Making Canadian Culture Go Viral

I’m not even sure who watches television any more.

Most of us stream content these days, and much of that content isn’t even Canadian. So why is our Federal government still spending millions of tax dollars subsidizing traditional media?

That’s a question Mélanie Joly, Canada’s new heritage minister, is asking Canadians. Yesterday she announced an open consultation “to strengthen the creation, discovery and export of Canadian content” in a new digital world. She told the CBC,

As we adjust to the realities of rapid technological advances and changing consumer behaviour, I am launching consultations to better understand the challenges and opportunities brought on by this transformation.

Canada has been seeing a surge of online streaming content, with new entrants into the market competing with services like Netflix.

The new government has already expressed a commitment to enhance Canadian arts and culture in a digital age, including increased funding to the Canada Council of the Arts, Telefilm, the National Film Board of Canada, and the CBC. At the same time, she’s indicated that institutions like CBC should take cues from media channels like Vice.

Examples of legislation which could be reexamined includes ownership and control of content under the Broadcasting Act, protections around content under the Copyright Act, subsidies provided under the Income Tax Act, and even amendments to the Canadian Radio-television and Telecommunications Commission Act itself, which defines the role of the Canadian Radio-television and Telecommunications Commission (CRTC).

The last time these media regulations were amended was in 1991. Since that time, Canada has become the third most important music and video games exporter in the world. But Canadian media is also about the consumption of media created and produced elsewhere, which has now become infinitely more easy.

The digitization of media already prompted the CRTC early last year to drop its Canadian-content (Cancon) rules outside of weekday prime time, citing consumer choice around online streaming as making these rules less relevant. Streaming services would be able to offer their own content as long as it was available nationally.

Joly has indicated she might create entirely new statutes or agencies to govern this area. One emerging area of concern has been complaint mechanisms to the Canadian Broadcasting Standards Council (CBSC) for objectionable content.
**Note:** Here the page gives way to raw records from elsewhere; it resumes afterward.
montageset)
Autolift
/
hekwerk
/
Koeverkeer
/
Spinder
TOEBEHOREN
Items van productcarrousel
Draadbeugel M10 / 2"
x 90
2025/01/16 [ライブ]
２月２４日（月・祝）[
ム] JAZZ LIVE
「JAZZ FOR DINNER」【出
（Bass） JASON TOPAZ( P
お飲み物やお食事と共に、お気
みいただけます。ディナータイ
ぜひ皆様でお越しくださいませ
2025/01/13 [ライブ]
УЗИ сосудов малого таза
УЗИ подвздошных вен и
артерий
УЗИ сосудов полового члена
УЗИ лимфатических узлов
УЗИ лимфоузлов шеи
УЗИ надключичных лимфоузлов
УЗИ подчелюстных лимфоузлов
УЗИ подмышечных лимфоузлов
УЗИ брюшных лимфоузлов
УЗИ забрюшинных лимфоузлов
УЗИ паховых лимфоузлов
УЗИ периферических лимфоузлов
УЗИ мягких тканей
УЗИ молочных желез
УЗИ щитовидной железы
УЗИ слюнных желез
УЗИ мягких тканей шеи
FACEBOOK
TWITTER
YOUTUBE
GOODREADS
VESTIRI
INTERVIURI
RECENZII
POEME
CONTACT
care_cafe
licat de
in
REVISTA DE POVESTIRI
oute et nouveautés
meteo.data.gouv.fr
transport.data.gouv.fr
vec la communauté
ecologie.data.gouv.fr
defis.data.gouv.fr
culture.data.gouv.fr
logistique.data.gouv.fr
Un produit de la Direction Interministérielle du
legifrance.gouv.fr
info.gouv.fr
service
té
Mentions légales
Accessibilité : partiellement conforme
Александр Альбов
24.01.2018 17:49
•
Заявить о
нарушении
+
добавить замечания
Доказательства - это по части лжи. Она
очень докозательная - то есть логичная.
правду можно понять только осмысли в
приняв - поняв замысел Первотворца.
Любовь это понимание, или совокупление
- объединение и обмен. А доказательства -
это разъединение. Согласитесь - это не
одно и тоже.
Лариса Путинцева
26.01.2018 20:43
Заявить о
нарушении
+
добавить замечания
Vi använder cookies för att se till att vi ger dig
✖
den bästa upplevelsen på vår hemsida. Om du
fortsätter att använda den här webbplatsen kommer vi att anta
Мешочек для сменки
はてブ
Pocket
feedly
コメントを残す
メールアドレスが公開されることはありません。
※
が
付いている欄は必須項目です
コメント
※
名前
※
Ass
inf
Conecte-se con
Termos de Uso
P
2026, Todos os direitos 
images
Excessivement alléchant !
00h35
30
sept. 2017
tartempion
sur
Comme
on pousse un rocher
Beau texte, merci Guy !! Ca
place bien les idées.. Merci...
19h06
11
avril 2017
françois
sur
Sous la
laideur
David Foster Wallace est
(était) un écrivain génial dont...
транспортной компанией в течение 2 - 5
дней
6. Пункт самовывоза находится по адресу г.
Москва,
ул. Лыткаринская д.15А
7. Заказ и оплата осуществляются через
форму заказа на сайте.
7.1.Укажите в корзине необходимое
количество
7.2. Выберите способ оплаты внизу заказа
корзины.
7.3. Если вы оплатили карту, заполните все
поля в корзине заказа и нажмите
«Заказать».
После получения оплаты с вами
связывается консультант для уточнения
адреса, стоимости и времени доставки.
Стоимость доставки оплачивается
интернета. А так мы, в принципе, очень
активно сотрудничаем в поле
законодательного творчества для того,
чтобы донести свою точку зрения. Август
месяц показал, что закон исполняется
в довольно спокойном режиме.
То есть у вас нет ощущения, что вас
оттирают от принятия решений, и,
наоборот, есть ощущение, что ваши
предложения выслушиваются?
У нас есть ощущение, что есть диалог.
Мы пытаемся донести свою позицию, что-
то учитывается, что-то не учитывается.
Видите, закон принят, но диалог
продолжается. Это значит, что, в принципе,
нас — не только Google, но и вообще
Streaming services currently fall under the CBSC’s new media exemption order. The ability of the CBSC to regulate foreign video providers such as Netflix is still uncertain.

Another unresolved issue is the new ISP copyright notices introduced last year for illegally downloaded content. Some American companies appear to be misusing Canada’s notice-and-notice regime to try to extort money for copyright violation. TekSavvy has reported up to 500,000 copyright violation notices a day, to the cost of several hundred thousand dollars for software alone.

Even though many of us don’t watch traditional television regularly we’re probably routinely violating some of these new copyright rules, maybe at a friend’s or social gathering. Without legal advice or guidance from the government, countless unknown individuals may have been taken advantage of, or at least intimidated under the new online copyright regime.

Part of the solution may be to support better Canadian content, and export our media around the world, emphasizing consumer choice. The other part though will probably include treatment of streaming services in a comparable way as broadcasters, and possibly even imposing taxes.

The Globe estimates that a Netflix tax could generate up to $55 million a year, or 85% of the CRTC’s annual budget. Political representatives across the spectrum have shied away for now from a Netflix tax, though it was raised in the 2014 Federal Budget. The revenue problem may not need a new tax though, but rather a mechanism to collect on the purchase of online media through companies not formally registered in Canada.

Canadian consumers will readily pay for quality content if it is provided with convenience and adequate autonomy. Companies provided the privilege of offering these services for a profit should be the focus of any new regulations introduced.

The appropriate balance between protecting copyright and promoting consumer choice may involve cooperation with ISPs and streaming providers to regulate their activities, rather than allowing intellectual property owners to go after members of the public directly.

Members of the public until May 20, 2016 to address the online pre-consultation questionnaire. The questionnaire allows users to participate as a consumer or a stakeholder, and takes only a few minutes to complete.

 

Comments

  1. David Collier-Brown

    One of the things that should come under scrutiny is the limitation of streaming shows to particular countries. The limitations would be illegal if they were between provinces in Canada, or states in the US or EU.

    A Canadian producer of shows should be able to chose to sell their product to a streamer, for example, Netflix, and have it made available anywhere in the world that the streamer has subscribers.

    Per-state licensing made sense for books, where transport costs can be very high, but it makes much less sense for audio or video.